Pendant près de deux siècles, faute de leviers
économiques et politiques suffisants, notre croissance a été essentiellement
démographique. La conquête de 1760 avait déterminé le cadre dans lequel, en
attendant d’avoir le droit de choisir, nous serions obligés de vivre : d’abord
sous la domination de la Couronne britannique, puis dans une fédération où nous
serions nécessairement minoritaires. Les rébellions intellectuelles et politiques
ont été réprimées pendant 200 ans. Si nos arrière-grands-parents n’avaient pas
fait tant d’enfants, nous ne serions plus là…
Le premier siècle de la Confédération a créé le
gabarit juridique dans laquelle nous nous retrouvons aujourd’hui. L’une après
l’autre, les neuf provinces à majorité anglophone ont persécuté leurs minorités
francophones. Dans la seconde moitié du 19e siècle, les débordements
démographiques d’une population québécoise en quête d’espaces, qui auraient pu peupler
l’Ontario et l’Ouest canadien si on avait accepté d’y accueillir plus de
francophones, ont pris la forme d’un exil massif aux États-Unis. Le
rétablissement des droits scolaires et juridiques des francophones hors-Québec
est arrivé trop tard pour sauver plusieurs communautés. Le nous resterait donc, par la force des choses, centré au Québec.
Les Québécois qui ont négocié les termes de la
Confédération de 1867 y voyaient un pacte entre deux peuples, entre deux
nations. L’histoire a démontré que leurs interlocuteurs ne voyaient pas l’union
du même œil, et qu’ils avaient la majorité pour imposer leur vision. Le
rapatriement de 1982 a consacré la domination d’Ottawa et le statut du Québec
comme « un sur dix », ou guère plus.
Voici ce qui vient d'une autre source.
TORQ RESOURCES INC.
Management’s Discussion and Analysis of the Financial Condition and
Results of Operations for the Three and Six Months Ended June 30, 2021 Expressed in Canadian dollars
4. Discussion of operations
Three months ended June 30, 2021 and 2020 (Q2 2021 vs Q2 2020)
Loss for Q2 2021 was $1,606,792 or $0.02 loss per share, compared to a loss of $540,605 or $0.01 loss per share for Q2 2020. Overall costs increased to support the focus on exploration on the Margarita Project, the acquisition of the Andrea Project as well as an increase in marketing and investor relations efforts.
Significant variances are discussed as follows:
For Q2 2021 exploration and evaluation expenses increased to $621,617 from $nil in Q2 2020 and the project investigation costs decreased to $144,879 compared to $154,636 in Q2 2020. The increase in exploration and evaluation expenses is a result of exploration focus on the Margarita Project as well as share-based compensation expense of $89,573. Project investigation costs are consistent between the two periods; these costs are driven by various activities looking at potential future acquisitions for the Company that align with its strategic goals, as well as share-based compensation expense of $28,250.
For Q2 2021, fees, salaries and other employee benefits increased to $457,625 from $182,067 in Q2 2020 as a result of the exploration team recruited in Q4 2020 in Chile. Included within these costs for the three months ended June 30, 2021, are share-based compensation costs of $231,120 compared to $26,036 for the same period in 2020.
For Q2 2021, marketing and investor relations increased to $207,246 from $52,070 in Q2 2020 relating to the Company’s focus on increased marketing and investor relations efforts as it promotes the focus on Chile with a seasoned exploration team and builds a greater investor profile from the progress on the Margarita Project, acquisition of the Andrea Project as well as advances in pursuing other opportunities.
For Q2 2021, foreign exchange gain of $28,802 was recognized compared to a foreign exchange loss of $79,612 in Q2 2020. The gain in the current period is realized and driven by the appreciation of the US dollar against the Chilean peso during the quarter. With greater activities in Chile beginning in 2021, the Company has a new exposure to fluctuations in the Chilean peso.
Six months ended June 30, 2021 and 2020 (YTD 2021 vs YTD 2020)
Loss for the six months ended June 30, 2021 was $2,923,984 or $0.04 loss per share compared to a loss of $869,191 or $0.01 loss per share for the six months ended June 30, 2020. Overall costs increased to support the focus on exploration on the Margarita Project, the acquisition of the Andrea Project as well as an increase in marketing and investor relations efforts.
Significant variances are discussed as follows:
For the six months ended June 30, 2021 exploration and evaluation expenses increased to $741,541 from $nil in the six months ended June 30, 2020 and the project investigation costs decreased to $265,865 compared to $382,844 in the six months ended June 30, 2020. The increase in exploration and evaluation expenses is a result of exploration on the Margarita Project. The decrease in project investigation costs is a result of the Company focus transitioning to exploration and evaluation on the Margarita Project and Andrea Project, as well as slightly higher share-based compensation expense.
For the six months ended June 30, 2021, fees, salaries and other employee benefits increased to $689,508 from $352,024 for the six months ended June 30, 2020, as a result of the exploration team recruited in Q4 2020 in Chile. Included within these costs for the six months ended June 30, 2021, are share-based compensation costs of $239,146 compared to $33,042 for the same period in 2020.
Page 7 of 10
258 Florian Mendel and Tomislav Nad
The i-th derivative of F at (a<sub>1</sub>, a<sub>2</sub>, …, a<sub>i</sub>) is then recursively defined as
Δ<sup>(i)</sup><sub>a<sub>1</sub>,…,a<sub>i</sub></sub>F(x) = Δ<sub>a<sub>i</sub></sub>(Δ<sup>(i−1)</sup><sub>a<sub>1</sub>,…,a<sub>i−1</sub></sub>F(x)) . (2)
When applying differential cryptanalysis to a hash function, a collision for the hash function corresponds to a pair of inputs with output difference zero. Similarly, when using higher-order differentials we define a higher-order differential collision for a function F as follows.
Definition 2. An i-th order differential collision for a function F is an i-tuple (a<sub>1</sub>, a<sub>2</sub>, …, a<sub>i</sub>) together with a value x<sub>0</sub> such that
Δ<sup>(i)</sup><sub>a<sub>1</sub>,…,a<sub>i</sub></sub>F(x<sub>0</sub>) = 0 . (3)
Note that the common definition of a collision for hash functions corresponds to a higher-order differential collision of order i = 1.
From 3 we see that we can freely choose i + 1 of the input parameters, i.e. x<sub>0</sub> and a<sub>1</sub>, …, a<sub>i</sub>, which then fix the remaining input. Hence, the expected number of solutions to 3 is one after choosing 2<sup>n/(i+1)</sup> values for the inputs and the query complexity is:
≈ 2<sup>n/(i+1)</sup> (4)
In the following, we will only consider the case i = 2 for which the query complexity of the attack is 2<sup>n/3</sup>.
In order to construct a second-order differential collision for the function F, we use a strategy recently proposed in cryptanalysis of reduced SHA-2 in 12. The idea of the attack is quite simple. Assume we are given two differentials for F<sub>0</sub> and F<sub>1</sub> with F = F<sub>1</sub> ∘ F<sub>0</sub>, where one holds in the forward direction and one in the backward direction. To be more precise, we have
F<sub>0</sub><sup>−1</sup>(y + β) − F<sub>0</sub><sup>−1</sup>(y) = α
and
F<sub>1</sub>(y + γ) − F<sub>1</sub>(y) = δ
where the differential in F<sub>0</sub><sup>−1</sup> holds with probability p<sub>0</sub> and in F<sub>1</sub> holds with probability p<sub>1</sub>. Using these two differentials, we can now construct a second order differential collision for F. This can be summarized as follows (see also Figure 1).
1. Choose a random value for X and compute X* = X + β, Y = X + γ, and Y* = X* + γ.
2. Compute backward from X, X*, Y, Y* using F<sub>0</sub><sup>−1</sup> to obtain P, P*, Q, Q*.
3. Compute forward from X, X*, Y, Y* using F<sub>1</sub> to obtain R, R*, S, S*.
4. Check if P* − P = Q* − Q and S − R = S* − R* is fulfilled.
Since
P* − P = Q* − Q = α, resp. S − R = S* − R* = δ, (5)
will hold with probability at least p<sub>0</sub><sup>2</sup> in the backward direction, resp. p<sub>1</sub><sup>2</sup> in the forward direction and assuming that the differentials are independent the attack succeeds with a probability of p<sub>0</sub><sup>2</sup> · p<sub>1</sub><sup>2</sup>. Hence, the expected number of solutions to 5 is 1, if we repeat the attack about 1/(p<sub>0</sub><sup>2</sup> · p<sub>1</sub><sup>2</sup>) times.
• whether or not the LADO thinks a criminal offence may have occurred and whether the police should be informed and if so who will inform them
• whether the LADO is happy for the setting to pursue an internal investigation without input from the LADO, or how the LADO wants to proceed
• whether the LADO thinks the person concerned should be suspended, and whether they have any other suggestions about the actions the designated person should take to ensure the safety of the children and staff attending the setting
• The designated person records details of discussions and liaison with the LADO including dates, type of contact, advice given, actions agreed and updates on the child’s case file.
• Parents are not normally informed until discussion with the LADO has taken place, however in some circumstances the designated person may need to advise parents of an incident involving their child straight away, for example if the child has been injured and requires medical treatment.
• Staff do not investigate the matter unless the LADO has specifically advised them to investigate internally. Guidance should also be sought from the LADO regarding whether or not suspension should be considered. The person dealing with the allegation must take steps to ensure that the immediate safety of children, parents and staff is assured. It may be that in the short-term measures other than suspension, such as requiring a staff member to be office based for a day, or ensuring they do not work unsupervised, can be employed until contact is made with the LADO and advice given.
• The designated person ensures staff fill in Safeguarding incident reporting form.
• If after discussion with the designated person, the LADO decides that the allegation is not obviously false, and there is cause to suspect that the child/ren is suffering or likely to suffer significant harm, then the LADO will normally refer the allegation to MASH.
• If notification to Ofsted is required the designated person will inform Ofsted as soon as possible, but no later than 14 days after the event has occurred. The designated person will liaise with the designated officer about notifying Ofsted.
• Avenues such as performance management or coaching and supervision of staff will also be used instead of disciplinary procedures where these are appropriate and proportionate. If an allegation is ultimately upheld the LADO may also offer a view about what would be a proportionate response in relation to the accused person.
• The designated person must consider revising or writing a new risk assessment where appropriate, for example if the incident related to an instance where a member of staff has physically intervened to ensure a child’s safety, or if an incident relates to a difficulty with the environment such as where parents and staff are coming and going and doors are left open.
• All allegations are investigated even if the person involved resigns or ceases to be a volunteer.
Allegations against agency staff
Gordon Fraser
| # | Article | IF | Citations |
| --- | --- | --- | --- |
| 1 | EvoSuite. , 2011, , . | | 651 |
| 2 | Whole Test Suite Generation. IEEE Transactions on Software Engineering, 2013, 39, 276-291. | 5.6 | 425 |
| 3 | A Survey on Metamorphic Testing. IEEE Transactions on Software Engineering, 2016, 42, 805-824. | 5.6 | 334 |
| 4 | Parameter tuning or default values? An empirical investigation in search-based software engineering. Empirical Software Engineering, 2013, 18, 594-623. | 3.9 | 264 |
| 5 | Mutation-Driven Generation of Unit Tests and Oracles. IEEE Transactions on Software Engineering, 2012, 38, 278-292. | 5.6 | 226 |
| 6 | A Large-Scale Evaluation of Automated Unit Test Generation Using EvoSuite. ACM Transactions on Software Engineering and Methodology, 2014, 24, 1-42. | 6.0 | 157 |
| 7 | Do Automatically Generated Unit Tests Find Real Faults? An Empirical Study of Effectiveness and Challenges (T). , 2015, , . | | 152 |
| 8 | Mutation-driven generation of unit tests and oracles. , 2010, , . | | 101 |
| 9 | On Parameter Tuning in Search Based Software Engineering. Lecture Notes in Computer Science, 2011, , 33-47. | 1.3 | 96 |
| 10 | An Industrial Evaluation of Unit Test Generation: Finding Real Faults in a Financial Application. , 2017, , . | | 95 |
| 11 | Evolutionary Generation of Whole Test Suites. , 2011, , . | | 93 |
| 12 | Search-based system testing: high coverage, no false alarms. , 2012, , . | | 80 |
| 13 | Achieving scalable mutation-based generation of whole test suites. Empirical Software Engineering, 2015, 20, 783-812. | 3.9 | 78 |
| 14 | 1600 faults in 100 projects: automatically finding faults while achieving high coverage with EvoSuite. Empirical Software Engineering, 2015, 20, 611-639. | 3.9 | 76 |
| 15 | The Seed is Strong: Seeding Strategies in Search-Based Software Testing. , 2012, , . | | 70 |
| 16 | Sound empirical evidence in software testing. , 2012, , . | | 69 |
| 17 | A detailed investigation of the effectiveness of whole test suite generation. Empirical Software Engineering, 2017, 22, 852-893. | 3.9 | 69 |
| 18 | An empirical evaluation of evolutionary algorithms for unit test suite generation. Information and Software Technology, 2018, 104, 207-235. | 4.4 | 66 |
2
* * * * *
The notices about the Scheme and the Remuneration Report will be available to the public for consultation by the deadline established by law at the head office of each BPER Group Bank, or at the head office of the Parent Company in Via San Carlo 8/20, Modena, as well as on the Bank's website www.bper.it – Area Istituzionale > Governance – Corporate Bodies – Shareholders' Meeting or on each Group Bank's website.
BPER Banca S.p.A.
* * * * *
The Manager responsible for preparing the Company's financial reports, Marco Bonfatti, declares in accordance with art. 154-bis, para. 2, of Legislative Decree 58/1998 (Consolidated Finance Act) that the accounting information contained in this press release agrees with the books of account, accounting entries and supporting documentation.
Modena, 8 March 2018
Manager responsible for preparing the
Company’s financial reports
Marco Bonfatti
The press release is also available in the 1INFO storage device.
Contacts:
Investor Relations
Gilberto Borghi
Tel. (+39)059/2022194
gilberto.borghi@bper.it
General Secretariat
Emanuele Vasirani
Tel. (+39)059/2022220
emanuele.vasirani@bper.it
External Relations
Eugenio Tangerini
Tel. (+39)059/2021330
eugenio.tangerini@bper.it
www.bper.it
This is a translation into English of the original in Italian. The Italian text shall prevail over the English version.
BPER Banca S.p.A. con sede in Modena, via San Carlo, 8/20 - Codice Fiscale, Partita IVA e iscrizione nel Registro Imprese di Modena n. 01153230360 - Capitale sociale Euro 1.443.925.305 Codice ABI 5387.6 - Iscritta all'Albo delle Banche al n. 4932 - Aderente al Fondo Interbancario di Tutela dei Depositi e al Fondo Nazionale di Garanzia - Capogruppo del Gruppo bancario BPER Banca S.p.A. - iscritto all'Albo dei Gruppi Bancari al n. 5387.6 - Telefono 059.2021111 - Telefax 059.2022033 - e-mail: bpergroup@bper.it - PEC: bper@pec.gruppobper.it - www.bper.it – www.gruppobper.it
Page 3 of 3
La reconnaissance d’une « nation »
québécoise en 2006 par la Chambre des communes n’a modifié en rien cet
encadrement constitutionnel.
Depuis la Révolution tranquille des années
1960, et notamment depuis l’élection de 1962 avec le slogan « Maîtres chez nous
» de l’équipe Jean Lesage-René Lévesque, une nouvelle volonté d’affirmation
collective a donné naissance au projet moderne d’indépendance politique du
Québec. Depuis un demi-siècle, fédéralistes et souverainistes ont entamé un
débat qui semble aujourd’hui dans l’impasse, devant un Canada anglais mal
disposé et de plus en plus exaspéré par le caractère interminable de notre
réflexion identitaire.
L’élément
identitaire clé : la langue française
Le seul élément sûr de cette identité, la
seule composante sur laquelle tous s’accordent, c’est bien sûr la langue
française et jusqu’à récemment, tous, souverainistes, fédéralistes, libéraux,
péquistes, caquistes et autres promettaient plus ou moins de faire la promotion
du caractère français du Québec. Or, depuis 2011, avec l’introduction de son
programme d’anglais intensif en 6e année, le Parti libéral du Québec
épouse l’objectif d’un Québec où tous les francophones pourraient devenir
bilingues. C’est une rupture radicale, et si l’objectif est atteint, l’effet
identitaire et culturel serait désastreux.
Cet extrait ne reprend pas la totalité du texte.